To configure a resource named mysql in a floating peers configuration in a 2-node cluster, using the replication address 10.9.9.100, configure Pacemaker with the following crm commands:

crm configure
crm(live)configure# primitive p_ip_float_left ocf:heartbeat:IPaddr2 \
                    params ip=10.9.9.100
crm(live)configure# primitive p_drbd_mysql ocf:linbit:drbd \
                    params drbd_resource=mysql
crm(live)configure# ms ms_drbd_mysql drbd_mysql \
                    meta master-max="1" master-node-max="1" \
                         clone-max="1" clone-node-max="1" \
                         notify="true" target-role="Master"
crm(live)configure# order drbd_after_left \
                      inf: p_ip_float_left ms_drbd_mysql
crm(live)configure# colocation drbd_on_left \
                      inf: ms_drbd_mysql p_ip_float_left
crm(live)configure# commit
bye

After adding this configuration to the CIB, Pacemaker will execute the following actions:

  1. Bring up the IP address 10.9.9.100 (on either alice or bob).
  2. Bring up the DRBD resource according to the IP address configured.
  3. Promote the DRBD resource to the Primary role.

Then, in order to create the matching configuration in the other cluster, configure that Pacemaker instance with the following commands:

crm configure
crm(live)configure# primitive p_ip_float_right ocf:heartbeat:IPaddr2 \
                    params ip=10.9.10.101
crm(live)configure# primitive drbd_mysql ocf:linbit:drbd \
                    params drbd_resource=mysql
crm(live)configure# ms ms_drbd_mysql drbd_mysql \
                    meta master-max="1" master-node-max="1" \
                         clone-max="1" clone-node-max="1" \
                         notify="true" target-role="Slave"
crm(live)configure# order drbd_after_right \
                      inf: p_ip_float_right ms_drbd_mysql
crm(live)configure# colocation drbd_on_right
                      inf: ms_drbd_mysql p_ip_float_right
crm(live)configure# commit
bye

After adding this configuration to the CIB, Pacemaker will execute the following actions:

  1. Bring up the IP address 10.9.10.101 (on either charlie or daisy).
  2. Bring up the DRBD resource according to the IP address configured.
  3. Leave the DRBD resource in the Secondary role (due to target-role="Slave").

8.5.3. Site fail-over

In split-site configurations, it may be necessary to transfer services from one site to another. This may be a consequence of a scheduled transition, or of a disastrous event. In case the transition is a normal, anticipated event, the recommended course of action is this:

  • Connect to the cluster on the site about to relinquish resources, and change the affected DRBD resource’s target-role attribute from Master to Slave. This will shut down any resources depending on the Primary role of the DRBD resource, demote it, and continue to run, ready to receive updates from a new Primary.
  • Connect to the cluster on the site about to take over resources, and change the affected DRBD resource’s target-role attribute from Slave to Master. This will promote the DRBD resources, start any other Pacemaker resources depending on the Primary role of the DRBD resource, and replicate updates to the remote site.
  • To fail back, simply reverse the procedure.

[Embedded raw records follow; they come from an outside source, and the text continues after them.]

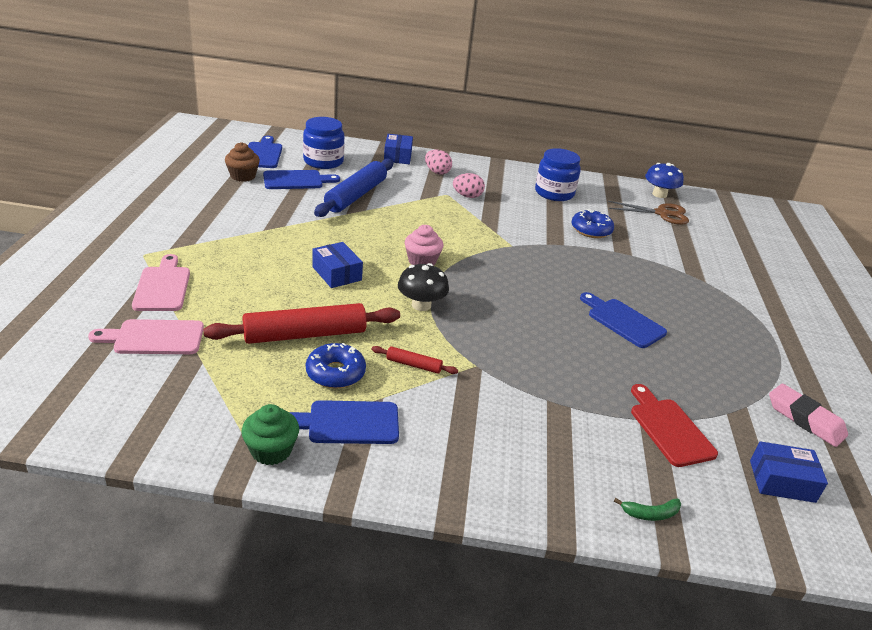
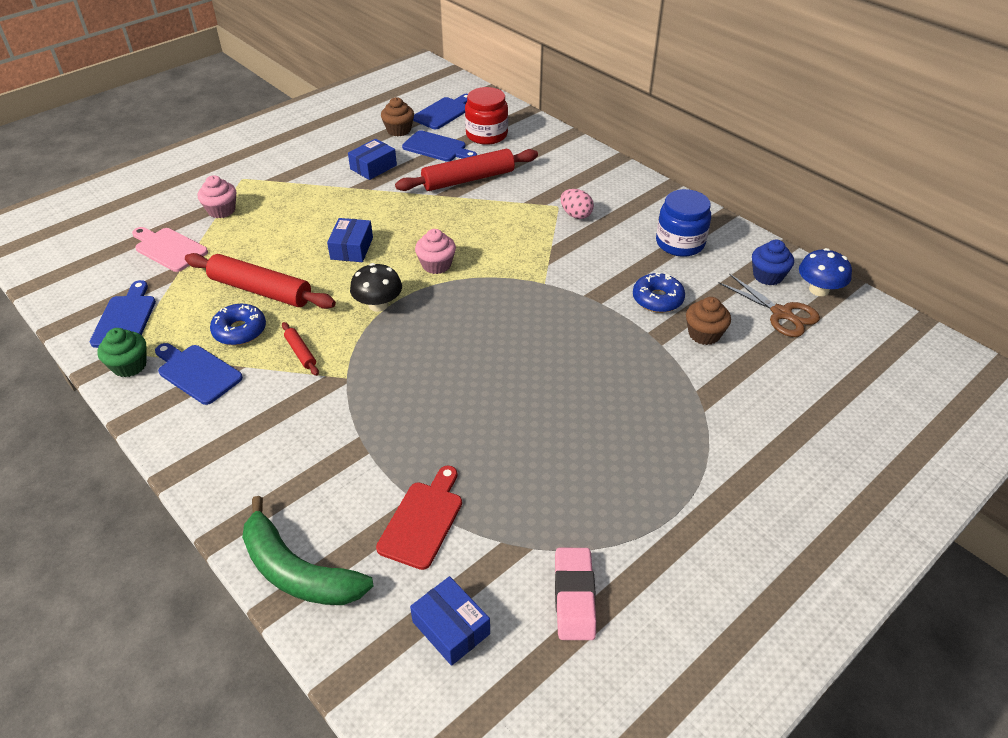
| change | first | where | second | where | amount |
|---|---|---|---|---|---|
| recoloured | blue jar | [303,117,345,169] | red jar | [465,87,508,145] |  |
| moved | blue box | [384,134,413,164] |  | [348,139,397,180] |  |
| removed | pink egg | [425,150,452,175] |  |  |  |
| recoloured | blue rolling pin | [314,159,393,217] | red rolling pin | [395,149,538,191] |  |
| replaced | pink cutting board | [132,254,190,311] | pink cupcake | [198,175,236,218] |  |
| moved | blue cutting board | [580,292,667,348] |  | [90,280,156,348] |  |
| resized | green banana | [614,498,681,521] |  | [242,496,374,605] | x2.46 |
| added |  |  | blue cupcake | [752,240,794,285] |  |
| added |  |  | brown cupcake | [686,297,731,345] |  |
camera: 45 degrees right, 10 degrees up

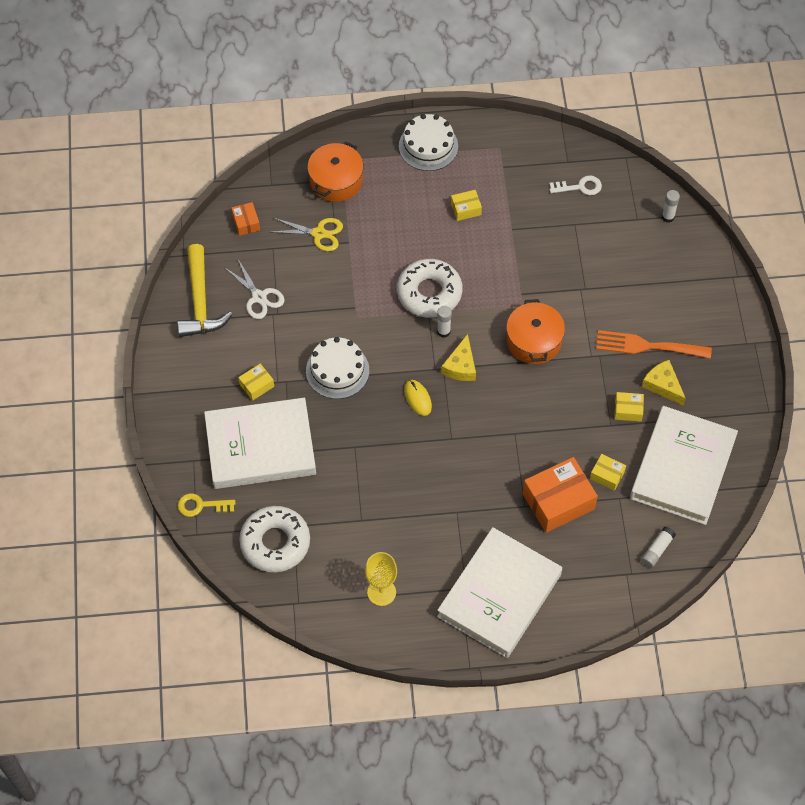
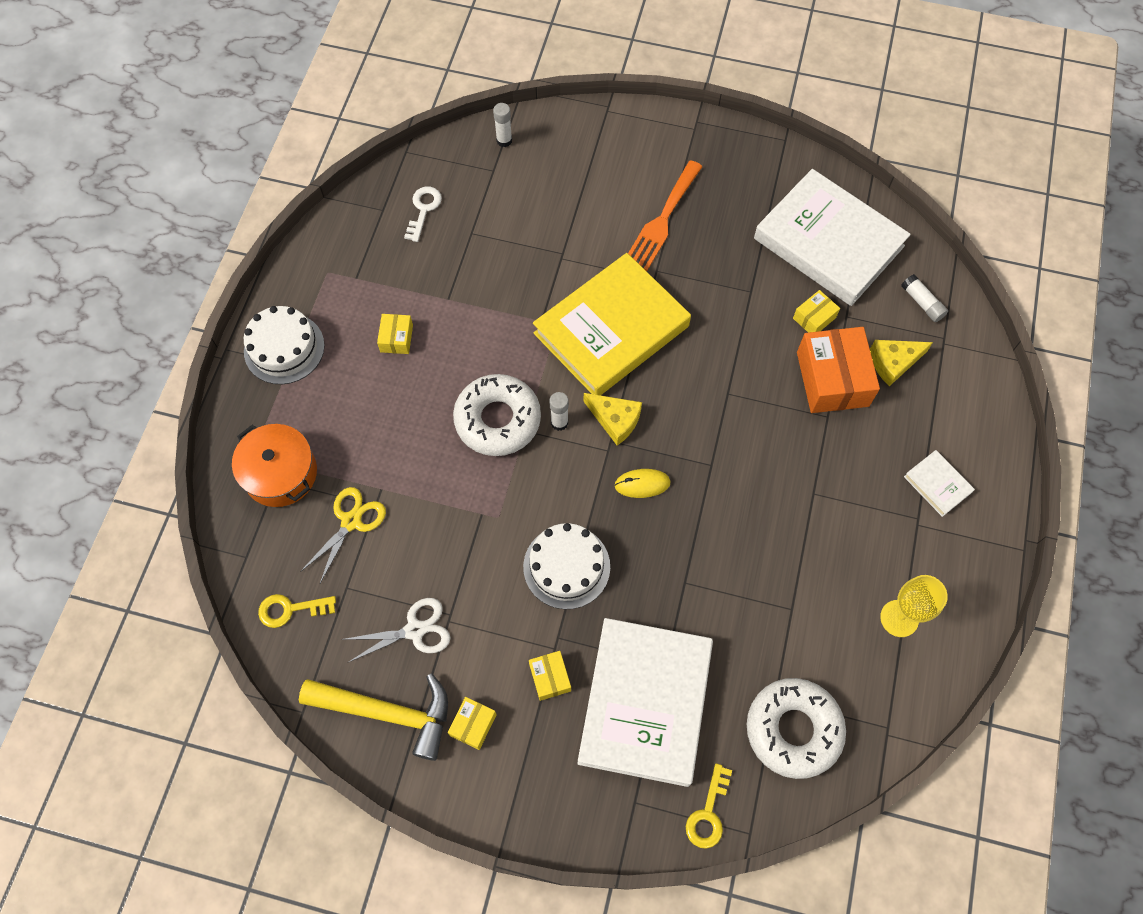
| change | first | where | second | where | amount |
|---|---|---|---|---|---|
| replaced | orange box | [231,202,260,236] | yellow key | [258,594,336,628] |  |
| replaced | orange pot | [506,299,565,364] | yellow book | [533,253,691,395] |  |
| moved | yellow cheese | [642,360,686,406] |  | [870,340,933,386] |  |
| moved | yellow box | [614,392,644,422] |  | [448,697,497,750] |  |
| resized | white book | [437,527,562,658] |  | [904,450,975,517] | x0.41 |
camera: 70 degrees left, 5 degrees up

In the event that of a catastrophic outage on the active site, it can be expected that the site is off line and no longer replicated to the backup site. In such an event:

  • Connect to the cluster on the still-functioning site resources, and change the affected DRBD resource’s target-role attribute from Slave to Master. This will promote the DRBD resources, and start any other Pacemaker resources depending on the Primary role of the DRBD resource.
  • When the original site is restored or rebuilt, you may connect the DRBD resources again, and subsequently fail back using the reverse procedure.